C'est devant l'ancestrale ferme du Ponty à Bouge que nous rencontrons l'historien namurois Marc Ronvaux, auteur d'une nouvelle étude qui comble un pan méconnu de la recherche historique : l'histoire rurale en Wallonie aux 17ᵉ et 18ᵉ siècles. Et pourtant, c'est à cette époque, dans les campagnes, que se passe toute la vie économique de notre région. Non seulement l'agriculture, mais aussi, assez étonnamment, l'industrie. Et donc 80 % de la population vit à l'époque en milieu rural. Le fleuron de l'industrie dans le comté de Namur, c'est depuis le Moyen Âge, la métallurgie avec le fer, le plomb et le laiton.
Marc Ronvaux nous explique pourquoi :
Pour la métallurgie, à l'époque, il faut du bois, beaucoup de bois parce que tous les métaux se fondent avec du charbon de bois. Or, il y avait beaucoup de bois dans le comté de Namur. Il faut aussi des rivières, des rivières rapides et tous les petits ruisseaux et les petites rivières qu'il y a le long de la Meuse, sur la rive gauche et la rive droite, c'est depuis le Moyen-Âge, c'est ça qui fait tourner tous les moulins qui servent à faire marcher la sidérurgie. Et il faut aussi du minerai. Or, dans le comté de Namur, il y a énormément de minerai de fer et de minerai de plomb et même de la calamine qui est une des composantes du laiton. Donc tous les ingrédients s'y trouvent ou à peu près.
Quant à l'agriculture, elle est durant cette période presqu'exclusivement tournée vers la culture des céréales et en particulier de l'épeautre. Mais ce qui a le plus surpris l'historien, c'est que l'agriculture namuroise est particulièrement rétrograde et conservatrice.

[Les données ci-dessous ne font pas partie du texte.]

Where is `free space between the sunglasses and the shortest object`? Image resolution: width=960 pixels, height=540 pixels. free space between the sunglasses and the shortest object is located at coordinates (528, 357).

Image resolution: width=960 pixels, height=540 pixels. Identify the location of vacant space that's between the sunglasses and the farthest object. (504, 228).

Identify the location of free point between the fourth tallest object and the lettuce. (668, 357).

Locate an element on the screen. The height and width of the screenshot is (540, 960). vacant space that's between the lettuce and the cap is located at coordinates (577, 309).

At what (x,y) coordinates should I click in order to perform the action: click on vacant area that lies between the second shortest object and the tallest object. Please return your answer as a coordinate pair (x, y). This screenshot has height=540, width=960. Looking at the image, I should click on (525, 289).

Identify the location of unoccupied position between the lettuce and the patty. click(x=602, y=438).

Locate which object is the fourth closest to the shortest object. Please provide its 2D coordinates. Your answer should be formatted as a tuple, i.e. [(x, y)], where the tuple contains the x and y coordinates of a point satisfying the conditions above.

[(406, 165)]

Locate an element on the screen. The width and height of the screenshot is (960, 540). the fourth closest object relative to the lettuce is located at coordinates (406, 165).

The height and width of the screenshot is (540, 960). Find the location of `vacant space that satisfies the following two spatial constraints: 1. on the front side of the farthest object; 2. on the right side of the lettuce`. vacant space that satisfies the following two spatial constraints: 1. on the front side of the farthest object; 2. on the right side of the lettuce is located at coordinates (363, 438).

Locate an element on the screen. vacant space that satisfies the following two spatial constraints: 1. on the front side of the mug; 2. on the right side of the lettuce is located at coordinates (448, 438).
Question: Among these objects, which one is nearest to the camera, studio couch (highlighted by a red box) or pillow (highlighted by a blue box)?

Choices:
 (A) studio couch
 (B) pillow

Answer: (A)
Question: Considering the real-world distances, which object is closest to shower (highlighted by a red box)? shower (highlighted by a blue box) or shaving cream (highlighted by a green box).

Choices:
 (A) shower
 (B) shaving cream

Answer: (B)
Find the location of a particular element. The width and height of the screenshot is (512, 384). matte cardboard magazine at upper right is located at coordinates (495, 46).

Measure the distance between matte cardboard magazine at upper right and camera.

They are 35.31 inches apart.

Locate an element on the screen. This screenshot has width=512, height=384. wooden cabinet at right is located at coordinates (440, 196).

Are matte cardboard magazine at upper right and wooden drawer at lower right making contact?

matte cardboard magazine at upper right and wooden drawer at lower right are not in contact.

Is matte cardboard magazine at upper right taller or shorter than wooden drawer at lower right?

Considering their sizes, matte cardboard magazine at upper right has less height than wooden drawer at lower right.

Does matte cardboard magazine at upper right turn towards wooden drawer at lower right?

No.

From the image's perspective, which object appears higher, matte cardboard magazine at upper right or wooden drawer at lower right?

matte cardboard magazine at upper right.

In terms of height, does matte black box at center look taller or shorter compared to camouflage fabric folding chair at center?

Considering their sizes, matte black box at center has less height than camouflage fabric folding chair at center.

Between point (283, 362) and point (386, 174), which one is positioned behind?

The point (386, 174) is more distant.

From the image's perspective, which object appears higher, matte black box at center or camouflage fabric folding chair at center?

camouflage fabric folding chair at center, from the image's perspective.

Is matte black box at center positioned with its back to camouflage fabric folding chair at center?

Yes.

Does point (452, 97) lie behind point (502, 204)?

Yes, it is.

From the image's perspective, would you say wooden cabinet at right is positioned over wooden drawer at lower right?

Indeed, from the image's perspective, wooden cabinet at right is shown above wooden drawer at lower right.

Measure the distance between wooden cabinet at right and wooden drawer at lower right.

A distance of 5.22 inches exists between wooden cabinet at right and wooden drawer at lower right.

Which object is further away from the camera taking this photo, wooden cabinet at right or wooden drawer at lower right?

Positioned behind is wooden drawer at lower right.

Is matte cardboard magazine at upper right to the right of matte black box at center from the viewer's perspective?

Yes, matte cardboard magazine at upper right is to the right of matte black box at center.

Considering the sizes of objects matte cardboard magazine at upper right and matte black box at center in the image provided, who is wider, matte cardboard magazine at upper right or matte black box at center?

On cultive de façon assez simple, donc sans moyens modernes ou pratiquement sans engrais, donc avec une faible production sur de grandes surfaces. Contrairement à une culture intensive qui travaille avec les engrais comme en Flandre depuis le moyen âge, les engrais animaux évidemment ou les déchets des villes. À Namur, ce n'est pas le cas, on a des surfaces en suffisance pour nourrir largement la population, on s'en contente. Donc, ce qui fait que l'agriculture n'a pratiquement pas évolué, alors que les terres namuroises sont aussi fertiles que d'autres. La Hesbaye, par exemple, où on se trouve, a des rendements aujourd'hui supérieurs à la moyenne. Ça aurait pu être le cas à l'époque mais ce ne l'était pas parce qu'on avait des méthodes rétrogrades. Donc il y a un grand conservatisme qui est tout à fait remarquable et qu'on peut plus que déceler et lire en toutes lettres dans les écrits que les grands propriétaires produisaient pour refuser les réformes, réformes censées et qu'on essayait de leur imposer.
Bref, cet ouvrage nous livre bien des aspects méconnus de notre histoire rurale. Il est édité par la Société Archéologique de Namur.